Energie

Les ENR en ordre de marche sur le marché

Mots clés : Energie renouvelable - Gouvernement

Devant les acteurs de la filière des énergies renouvelables réunis le 16 janvier à l’occasion de la publication d’un rapport sur l’évolution des modes de soutien aux énergies renouvelables électriques, Ségolène Royal a lancé « les travaux sur les textes d’application des dispositifs inscrits dans le projet de loi de transition énergétique pour la croissance verte ».

Les modes de soutien doivent évoluer conformément aux règles européennes relatives aux aides d’État adoptées mi-2014. Vendredi 16 janvier, la ministre de l’Énergie a annoncé avoir retenu les orientations suivantes.
Pour les installations de petite taille, dont les seuils sont « à définir par filière », les tarifs d’achat fixes seront maintenus mais réévalués. Les nouvelles lignes directrices de la Commission européenne permettent « le maintien d’un tel dispositif pour toutes les installations jusqu’au 1er janvier 2016 et pour les installations d’une puissance inférieure à 500 kW au-delà (3 MW ou 3 machines pour l’éolien) », rappelle le ministère.
Pour les technologies non matures, des tarifs d’achat garantis resteront de mise.
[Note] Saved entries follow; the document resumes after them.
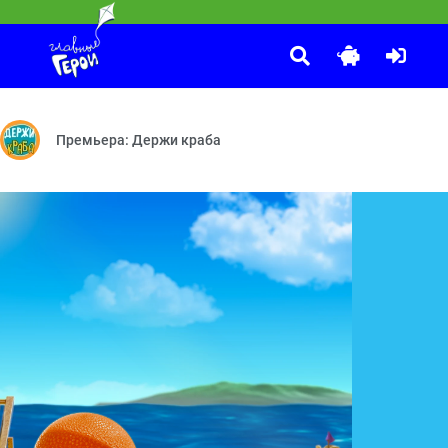
Ми-Ми-Мишки
:00
ек, не вари — Волшебная ботаника
т Лёва? — Великая регата — Страшная путаница — Перетягивание —
День рождения Вали — Плохой Валя — Мультик — Большой сек
Премьера: Держи краба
Le développement des installations de grande taille sera soutenu à « court et moyen terme » par un mécanisme reposant sur la vente de l’électricité produite sur le marché (les volumes pourront être valorisés soit sur les marchés soit au travers de contrats bilatéraux), associée à une prime variable versée « ex-post » assurant un certain niveau de rémunération défini « ex-ante ». Le dispositif sera systématiquement couplé à un système d’appel d’offres à partir du 1er janvier 2017 pour les installations de plus d’un mégawatt. Dans ce dispositif, l’éolien obtient un cadre spécifique du fait de la notification du tarif d’achat en 2014. De fait, le tarif « pourra être maintenu pendant 10 ans », a indiqué Ségolène Royal. Le changement de modèle devrait toutefois intervenir avant.
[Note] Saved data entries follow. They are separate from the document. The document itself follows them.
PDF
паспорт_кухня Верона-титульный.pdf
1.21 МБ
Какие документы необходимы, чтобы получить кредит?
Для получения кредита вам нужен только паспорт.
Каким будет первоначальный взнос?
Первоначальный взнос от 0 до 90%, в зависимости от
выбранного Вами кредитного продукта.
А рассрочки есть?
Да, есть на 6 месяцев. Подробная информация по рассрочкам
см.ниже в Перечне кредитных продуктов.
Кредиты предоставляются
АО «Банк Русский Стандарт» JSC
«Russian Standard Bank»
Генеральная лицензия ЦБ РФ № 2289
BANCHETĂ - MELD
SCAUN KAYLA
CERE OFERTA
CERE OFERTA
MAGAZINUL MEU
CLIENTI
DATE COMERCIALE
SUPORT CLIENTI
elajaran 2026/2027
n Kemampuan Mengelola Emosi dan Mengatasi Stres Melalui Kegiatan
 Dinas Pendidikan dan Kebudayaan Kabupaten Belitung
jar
Plusieurs groupes de travail vont être installés pour élaborer les décrets et les arrêtés de mise en oeuvre, a indiqué la ministre. L’objectif est qu’une fois le projet de loi de transition énergétique adopté, les projets de décrets et arrêtés « élaborés en consultation avec les acteurs au 2e trimestre » soient examinés par le Conseil supérieur de l’énergie et le Conseil d’État « à l’été 2015 ». Les nouveaux mécanismes seront notifiés à la Commission européenne « préalablement à leur mise en oeuvre et avant le 1er janvier 2016 ». De nombreuses modalités concernant la prime restent à définir : s’agira-t-il d’une prime à l’énergie (€/MWh) ou à la puissance (€/MW) ? ; quel sera le niveau cible du prix « marché + prime » pour chaque filière ? ; quelles seront les dispositions du versement de la prime (périodicité, dégressivité, etc.) ?; la prime sera-t-elle versée en cas de prix de marché négatifs ? ; etc.

Ségolène Royal a également annoncé le lancement « dès le mois de février » des premiers travaux d’élaboration de la programmation pluriannuelle de l’énergie (PPE), outil qui doit donner de la visibilité sur le rythme de développement de l’ensemble des actifs de production (et d’effacement). Cette PPE doit être publiée avant la fin de l’année.